■ **MATERIAL FOR THIS EXERCISE**:
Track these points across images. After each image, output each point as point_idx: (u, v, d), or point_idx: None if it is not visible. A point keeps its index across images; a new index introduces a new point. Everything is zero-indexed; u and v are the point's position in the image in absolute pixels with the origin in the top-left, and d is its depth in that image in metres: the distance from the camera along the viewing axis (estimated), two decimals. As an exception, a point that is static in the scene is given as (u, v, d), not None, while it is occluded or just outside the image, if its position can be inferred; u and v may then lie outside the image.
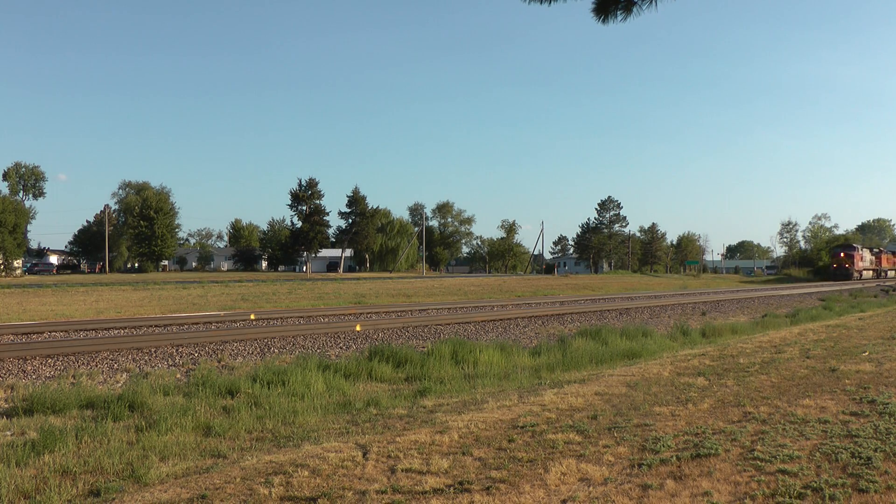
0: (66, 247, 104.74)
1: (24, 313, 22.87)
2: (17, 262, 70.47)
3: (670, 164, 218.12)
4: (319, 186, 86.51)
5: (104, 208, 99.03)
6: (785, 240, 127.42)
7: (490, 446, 6.01)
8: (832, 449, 5.66)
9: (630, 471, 5.23)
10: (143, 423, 7.63)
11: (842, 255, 76.00)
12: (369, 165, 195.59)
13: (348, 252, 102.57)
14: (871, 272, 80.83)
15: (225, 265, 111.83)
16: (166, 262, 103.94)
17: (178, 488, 5.10)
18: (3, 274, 63.86)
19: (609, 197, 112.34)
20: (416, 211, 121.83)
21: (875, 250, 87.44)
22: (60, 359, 12.12)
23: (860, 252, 77.91)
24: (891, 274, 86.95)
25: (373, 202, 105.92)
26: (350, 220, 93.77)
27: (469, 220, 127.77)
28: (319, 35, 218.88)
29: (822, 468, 5.19)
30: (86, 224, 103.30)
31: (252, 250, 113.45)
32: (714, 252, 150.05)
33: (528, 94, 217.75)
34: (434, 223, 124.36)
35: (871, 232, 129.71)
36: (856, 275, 74.86)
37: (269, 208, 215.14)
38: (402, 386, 10.77)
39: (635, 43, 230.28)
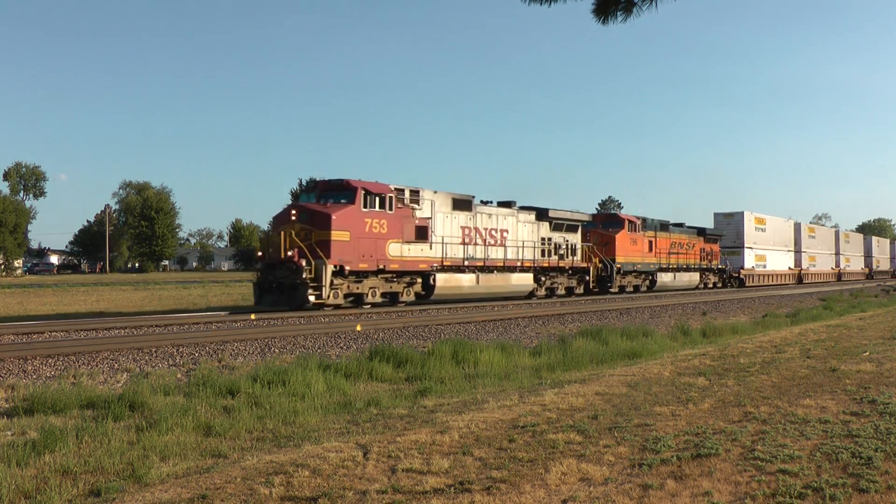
0: (66, 247, 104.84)
1: (25, 313, 22.87)
2: (18, 262, 70.54)
3: (670, 164, 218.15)
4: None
5: (105, 208, 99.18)
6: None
7: (491, 446, 6.01)
8: (833, 449, 5.66)
9: (631, 471, 5.23)
10: (144, 423, 7.62)
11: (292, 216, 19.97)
12: (369, 165, 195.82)
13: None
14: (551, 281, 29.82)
15: (225, 265, 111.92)
16: (167, 262, 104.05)
17: (179, 488, 5.10)
18: (4, 274, 63.89)
19: (609, 197, 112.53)
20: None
21: (611, 219, 35.49)
22: (61, 359, 12.12)
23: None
24: (686, 278, 39.11)
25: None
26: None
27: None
28: (320, 35, 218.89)
29: (823, 468, 5.19)
30: (86, 224, 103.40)
31: (253, 250, 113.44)
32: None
33: (528, 94, 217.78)
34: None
35: (871, 232, 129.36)
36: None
37: (270, 208, 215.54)
38: (402, 386, 10.75)
39: (635, 43, 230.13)
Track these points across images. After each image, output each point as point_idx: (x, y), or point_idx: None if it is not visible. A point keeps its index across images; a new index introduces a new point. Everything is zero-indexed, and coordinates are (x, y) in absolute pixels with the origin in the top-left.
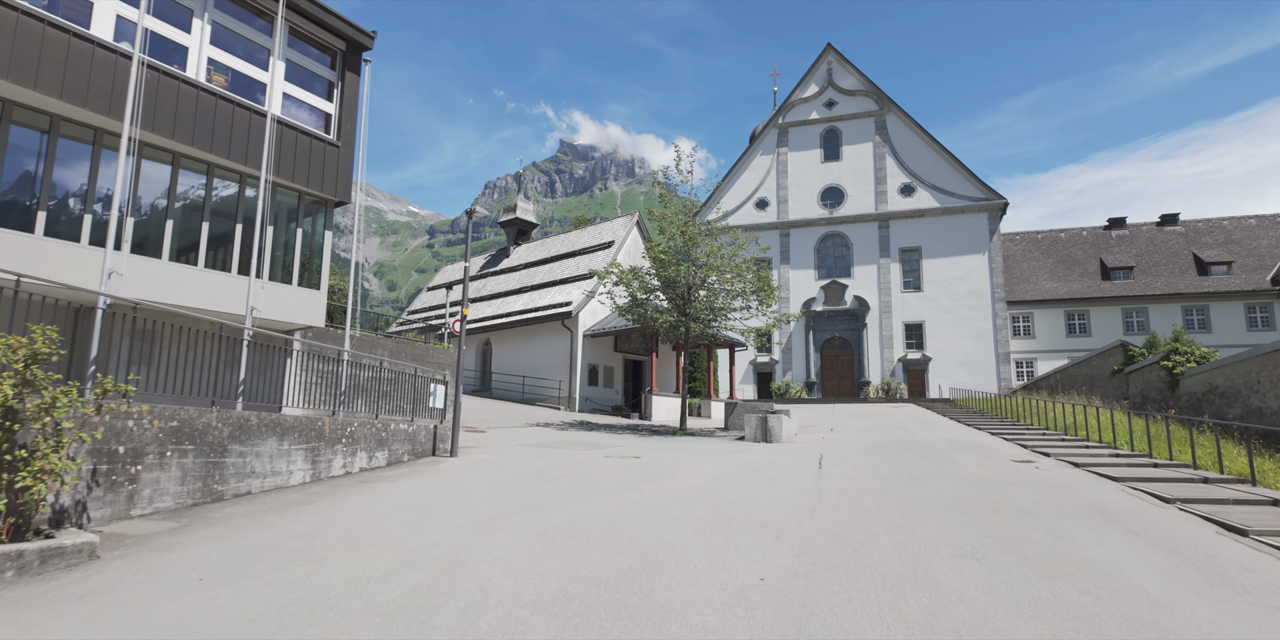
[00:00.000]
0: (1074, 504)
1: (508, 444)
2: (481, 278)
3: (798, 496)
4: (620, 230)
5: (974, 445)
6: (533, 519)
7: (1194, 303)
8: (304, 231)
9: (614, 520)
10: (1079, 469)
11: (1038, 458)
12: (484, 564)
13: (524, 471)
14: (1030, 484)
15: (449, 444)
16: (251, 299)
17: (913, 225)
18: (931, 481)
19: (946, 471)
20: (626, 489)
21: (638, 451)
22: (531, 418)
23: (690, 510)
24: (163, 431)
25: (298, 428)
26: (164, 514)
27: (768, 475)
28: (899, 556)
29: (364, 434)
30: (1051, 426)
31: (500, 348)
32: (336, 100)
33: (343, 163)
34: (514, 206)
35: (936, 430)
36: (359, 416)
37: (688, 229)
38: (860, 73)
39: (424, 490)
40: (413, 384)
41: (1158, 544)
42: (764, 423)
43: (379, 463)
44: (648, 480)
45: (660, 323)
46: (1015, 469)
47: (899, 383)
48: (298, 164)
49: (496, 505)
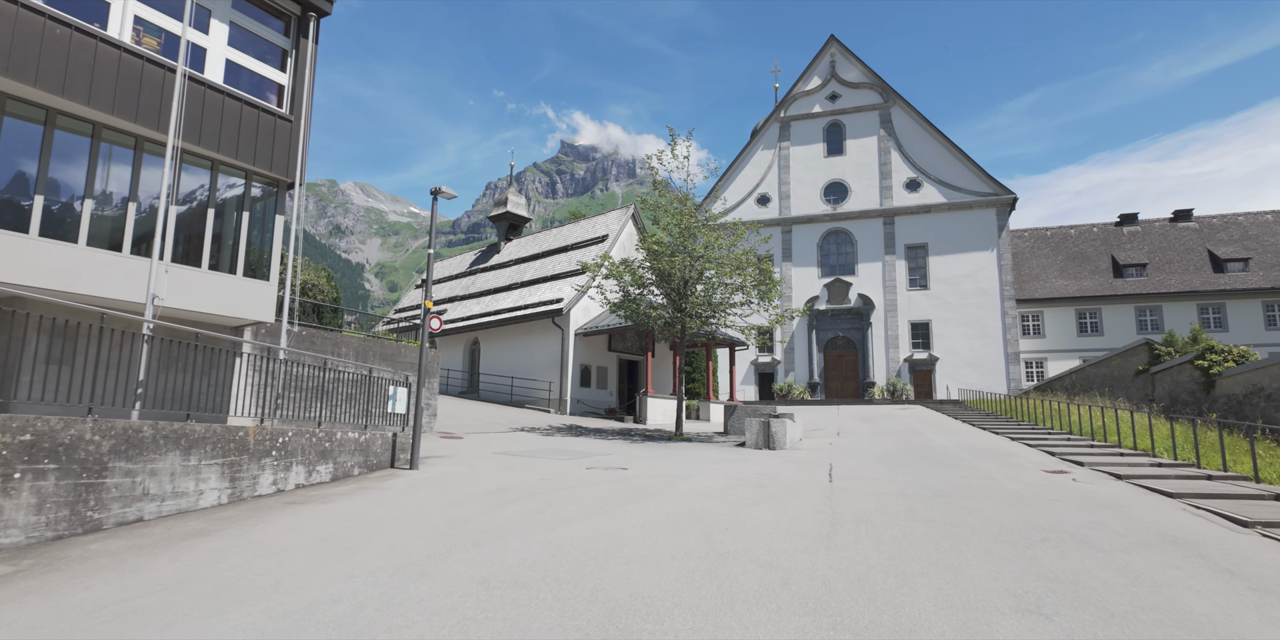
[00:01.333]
0: (1136, 529)
1: (482, 453)
2: (471, 274)
3: (808, 521)
4: (615, 223)
5: (996, 452)
6: (477, 558)
7: (1210, 301)
8: (252, 216)
9: (580, 559)
10: (1122, 481)
11: (1070, 467)
12: (389, 632)
13: (488, 488)
14: (1075, 502)
15: (419, 453)
16: (154, 285)
17: (919, 221)
18: (961, 499)
19: (975, 486)
20: (604, 512)
21: (626, 461)
22: (517, 422)
23: (678, 543)
24: (7, 448)
25: (210, 439)
26: (7, 552)
27: (771, 491)
28: (945, 613)
29: (301, 445)
30: (1075, 431)
31: (489, 347)
32: (290, 70)
33: (292, 140)
34: (505, 200)
35: (951, 435)
36: (300, 424)
37: (684, 219)
38: (864, 65)
39: (359, 514)
40: (367, 386)
41: (1266, 588)
42: (766, 428)
43: (321, 478)
44: (631, 499)
45: (654, 319)
46: (1051, 482)
47: (905, 384)
48: (242, 139)
49: (438, 537)
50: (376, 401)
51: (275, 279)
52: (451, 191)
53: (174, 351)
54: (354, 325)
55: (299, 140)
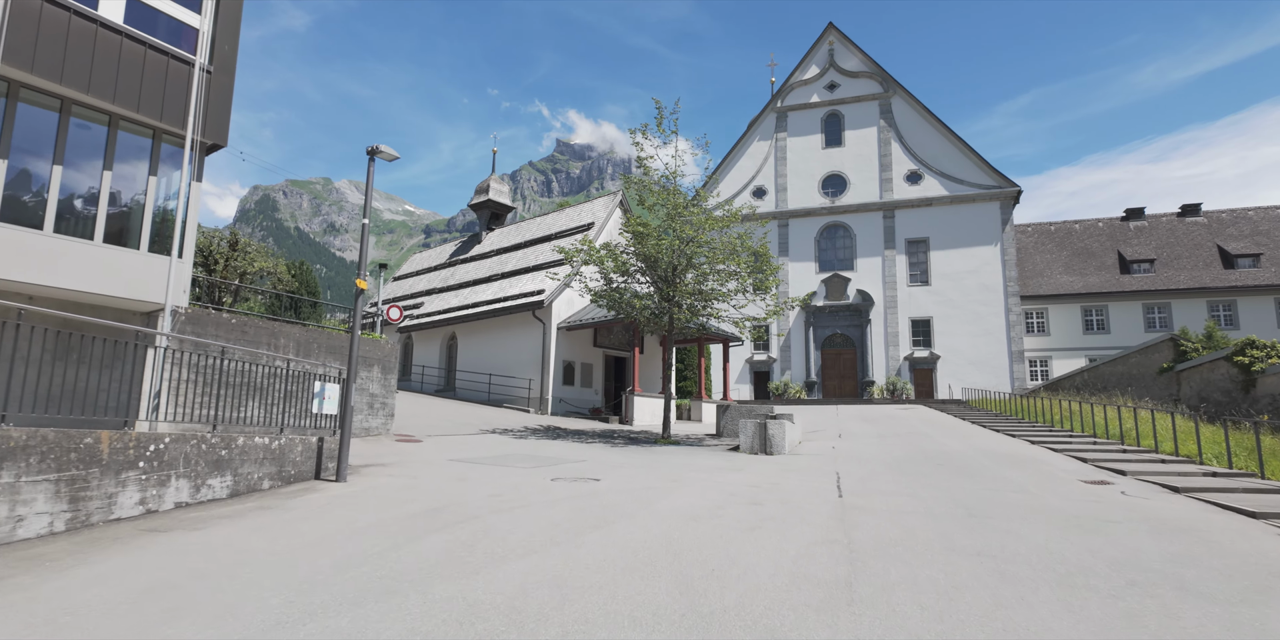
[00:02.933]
0: (1239, 566)
1: (436, 459)
2: (450, 266)
3: (819, 557)
4: (602, 211)
5: (1019, 458)
6: (346, 629)
7: (1220, 298)
8: (161, 181)
9: (501, 627)
10: (1180, 495)
11: (1111, 477)
12: None
13: (420, 508)
14: (1140, 524)
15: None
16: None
17: (920, 215)
18: (1002, 520)
19: (1011, 502)
20: (554, 544)
21: (601, 469)
22: (491, 423)
23: (645, 595)
24: None
25: (38, 448)
26: None
27: (770, 511)
28: None
29: (185, 453)
30: (1101, 434)
31: (467, 343)
32: (209, 13)
33: (215, 94)
34: (487, 187)
35: (963, 437)
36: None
37: (671, 197)
38: (864, 53)
39: (227, 549)
40: (285, 382)
41: None
42: (762, 430)
43: (214, 494)
44: (595, 524)
45: (639, 310)
46: (1097, 496)
47: (905, 383)
48: (147, 90)
49: (309, 590)
50: (296, 400)
51: (190, 256)
52: (393, 151)
53: (63, 343)
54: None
55: (221, 94)
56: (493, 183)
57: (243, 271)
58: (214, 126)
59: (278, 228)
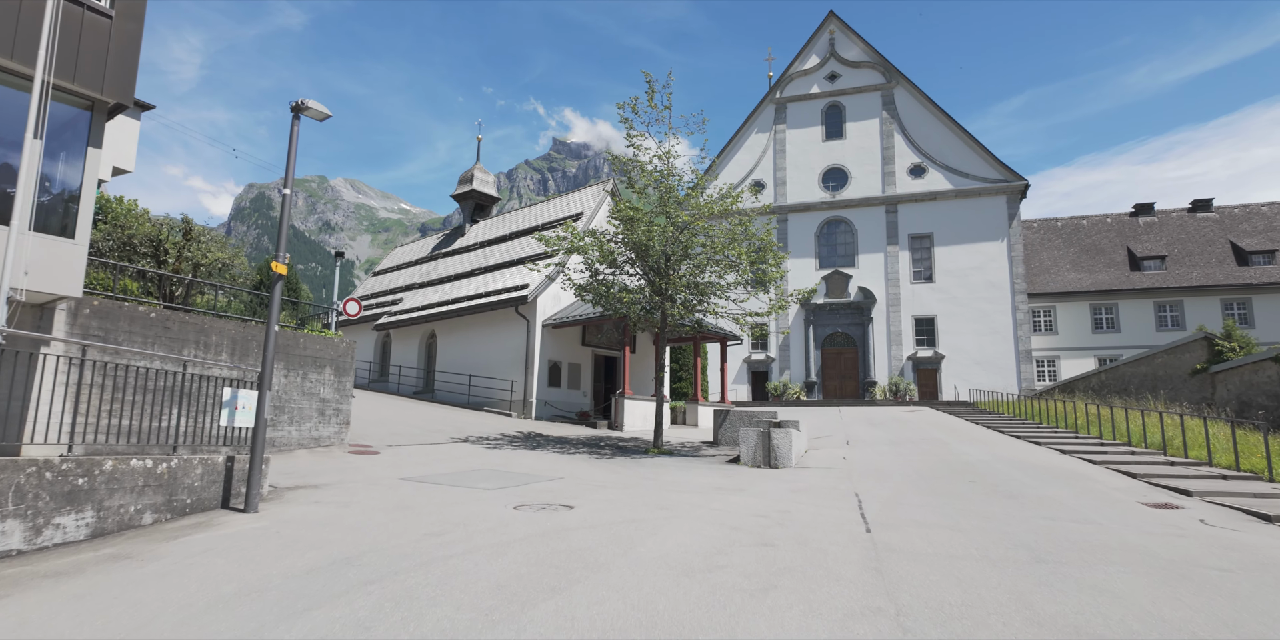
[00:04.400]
0: None
1: (385, 478)
2: (431, 260)
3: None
4: (591, 200)
5: (1056, 472)
6: None
7: (1234, 295)
8: (50, 146)
9: None
10: (1275, 525)
11: (1177, 498)
12: None
13: (322, 559)
14: (1260, 573)
15: (259, 488)
16: None
17: (923, 209)
18: (1078, 568)
19: (1077, 538)
20: (489, 624)
21: (578, 491)
22: (466, 429)
23: None
24: None
25: None
26: None
27: (785, 559)
28: None
29: (16, 483)
30: (1137, 443)
31: (446, 342)
32: None
33: (119, 44)
34: (470, 177)
35: (982, 444)
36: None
37: (666, 180)
38: (865, 42)
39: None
40: (181, 389)
41: None
42: (765, 440)
43: (68, 536)
44: (551, 587)
45: (629, 304)
46: (1177, 527)
47: (909, 383)
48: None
49: None
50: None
51: (86, 237)
52: (323, 108)
53: None
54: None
55: (127, 45)
56: (476, 172)
57: (196, 263)
58: (115, 81)
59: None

■ **INSTRUCTIONS TO FOLLOW**: Leave every picture out and output the records exactly.

■ **REPLY**:
Track these points across images. After each image, output each point as point_idx: (u, v, d), or point_idx: None if it is not visible. A point keeps its index across images; a new index introduces a new point. Everything is zero-indexed; u and v are the point's position in the image in absolute pixels with the origin in the top-left, and d is its depth in that image in metres: the distance from the camera along the viewing axis (estimated), two decimals. As an exception, a point that is static in the scene is given as (u, v, d), not None, while it is occluded or just outside the image, if its position can be inferred; u and v may then lie outside the image.
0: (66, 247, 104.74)
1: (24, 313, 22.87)
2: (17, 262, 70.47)
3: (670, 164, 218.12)
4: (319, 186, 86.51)
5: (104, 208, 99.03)
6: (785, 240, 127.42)
7: (490, 446, 6.01)
8: (832, 449, 5.66)
9: (630, 471, 5.23)
10: (143, 423, 7.63)
11: (842, 255, 76.00)
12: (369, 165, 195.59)
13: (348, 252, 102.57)
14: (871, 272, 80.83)
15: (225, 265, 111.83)
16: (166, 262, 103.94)
17: (178, 488, 5.10)
18: (3, 274, 63.86)
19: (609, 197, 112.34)
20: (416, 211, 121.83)
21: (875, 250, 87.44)
22: (60, 359, 12.12)
23: (860, 252, 77.91)
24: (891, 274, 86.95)
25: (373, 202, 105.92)
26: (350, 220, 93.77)
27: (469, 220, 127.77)
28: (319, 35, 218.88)
29: (822, 468, 5.19)
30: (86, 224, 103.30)
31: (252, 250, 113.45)
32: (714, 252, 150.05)
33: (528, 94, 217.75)
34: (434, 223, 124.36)
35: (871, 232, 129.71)
36: (856, 275, 74.86)
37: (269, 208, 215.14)
38: (402, 386, 10.77)
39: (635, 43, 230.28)
0: (66, 247, 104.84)
1: (25, 313, 22.87)
2: (18, 262, 70.54)
3: (670, 164, 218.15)
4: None
5: (105, 208, 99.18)
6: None
7: (491, 446, 6.01)
8: (833, 449, 5.66)
9: (631, 471, 5.23)
10: (144, 423, 7.62)
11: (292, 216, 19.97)
12: (369, 165, 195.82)
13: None
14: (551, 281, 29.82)
15: (225, 265, 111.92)
16: (167, 262, 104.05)
17: (179, 488, 5.10)
18: (4, 274, 63.89)
19: (609, 197, 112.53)
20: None
21: (611, 219, 35.49)
22: (61, 359, 12.12)
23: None
24: (686, 278, 39.11)
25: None
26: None
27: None
28: (320, 35, 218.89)
29: (823, 468, 5.19)
30: (86, 224, 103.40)
31: (253, 250, 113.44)
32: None
33: (528, 94, 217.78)
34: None
35: (871, 232, 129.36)
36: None
37: (270, 208, 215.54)
38: (402, 386, 10.75)
39: (635, 43, 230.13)
Track these points across images. After each image, output each point as point_idx: (x, y), or point_idx: None if it is not visible. A point keeps its index across images; a new index introduces a new point. Everything is zero-indexed, and coordinates are (x, y) in absolute pixels with the origin in the top-left.
[00:00.000]
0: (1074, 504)
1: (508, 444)
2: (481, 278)
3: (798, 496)
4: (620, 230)
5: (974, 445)
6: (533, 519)
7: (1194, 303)
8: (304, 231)
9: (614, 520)
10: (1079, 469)
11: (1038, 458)
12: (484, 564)
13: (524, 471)
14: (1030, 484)
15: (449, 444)
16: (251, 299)
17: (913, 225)
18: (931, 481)
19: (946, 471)
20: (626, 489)
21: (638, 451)
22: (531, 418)
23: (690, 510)
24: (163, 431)
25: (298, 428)
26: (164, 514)
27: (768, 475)
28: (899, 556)
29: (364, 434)
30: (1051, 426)
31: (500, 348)
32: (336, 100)
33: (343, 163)
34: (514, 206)
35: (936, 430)
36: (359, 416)
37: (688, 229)
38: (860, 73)
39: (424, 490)
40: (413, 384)
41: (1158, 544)
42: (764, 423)
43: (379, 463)
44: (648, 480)
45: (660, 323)
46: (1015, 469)
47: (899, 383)
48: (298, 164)
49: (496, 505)
[00:01.333]
0: (1136, 529)
1: (482, 453)
2: (471, 274)
3: (808, 521)
4: (615, 223)
5: (996, 452)
6: (477, 558)
7: (1210, 301)
8: (252, 216)
9: (580, 559)
10: (1122, 481)
11: (1070, 467)
12: (389, 632)
13: (488, 488)
14: (1075, 502)
15: (419, 453)
16: (154, 285)
17: (919, 221)
18: (961, 499)
19: (975, 486)
20: (604, 512)
21: (626, 461)
22: (517, 422)
23: (678, 543)
24: (7, 448)
25: (210, 439)
26: (7, 552)
27: (771, 491)
28: (945, 613)
29: (301, 445)
30: (1075, 431)
31: (489, 347)
32: (290, 70)
33: (292, 140)
34: (505, 200)
35: (951, 435)
36: (300, 424)
37: (684, 219)
38: (864, 65)
39: (359, 514)
40: (367, 386)
41: (1266, 588)
42: (766, 428)
43: (321, 478)
44: (631, 499)
45: (654, 319)
46: (1051, 482)
47: (905, 384)
48: (242, 139)
49: (438, 537)
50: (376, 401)
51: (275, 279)
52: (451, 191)
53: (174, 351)
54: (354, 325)
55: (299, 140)
[00:02.933]
0: (1239, 566)
1: (436, 459)
2: (450, 266)
3: (819, 557)
4: (602, 211)
5: (1019, 458)
6: (346, 629)
7: (1220, 298)
8: (161, 181)
9: (501, 627)
10: (1180, 495)
11: (1111, 477)
12: None
13: (420, 508)
14: (1140, 524)
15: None
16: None
17: (920, 215)
18: (1002, 520)
19: (1011, 502)
20: (554, 544)
21: (601, 469)
22: (491, 423)
23: (645, 595)
24: None
25: (38, 448)
26: None
27: (770, 511)
28: None
29: (185, 453)
30: (1101, 434)
31: (467, 343)
32: (209, 13)
33: (215, 94)
34: (487, 187)
35: (963, 437)
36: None
37: (671, 197)
38: (864, 53)
39: (227, 549)
40: (285, 382)
41: None
42: (762, 430)
43: (214, 494)
44: (595, 524)
45: (639, 310)
46: (1097, 496)
47: (905, 383)
48: (147, 90)
49: (309, 590)
50: (296, 400)
51: (190, 256)
52: (393, 151)
53: (63, 343)
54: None
55: (221, 94)
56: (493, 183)
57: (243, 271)
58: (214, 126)
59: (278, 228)
[00:04.400]
0: None
1: (385, 478)
2: (431, 260)
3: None
4: (591, 200)
5: (1056, 472)
6: None
7: (1234, 295)
8: (50, 146)
9: None
10: (1275, 525)
11: (1177, 498)
12: None
13: (322, 559)
14: (1260, 573)
15: (259, 488)
16: None
17: (923, 209)
18: (1078, 568)
19: (1077, 538)
20: (489, 624)
21: (578, 491)
22: (466, 429)
23: None
24: None
25: None
26: None
27: (785, 559)
28: None
29: (16, 483)
30: (1137, 443)
31: (446, 342)
32: None
33: (119, 44)
34: (470, 177)
35: (982, 444)
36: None
37: (666, 180)
38: (865, 42)
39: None
40: (181, 389)
41: None
42: (765, 440)
43: (68, 536)
44: (551, 587)
45: (629, 304)
46: (1177, 527)
47: (909, 383)
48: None
49: None
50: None
51: (86, 237)
52: (323, 108)
53: None
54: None
55: (127, 45)
56: (476, 172)
57: (196, 263)
58: (115, 81)
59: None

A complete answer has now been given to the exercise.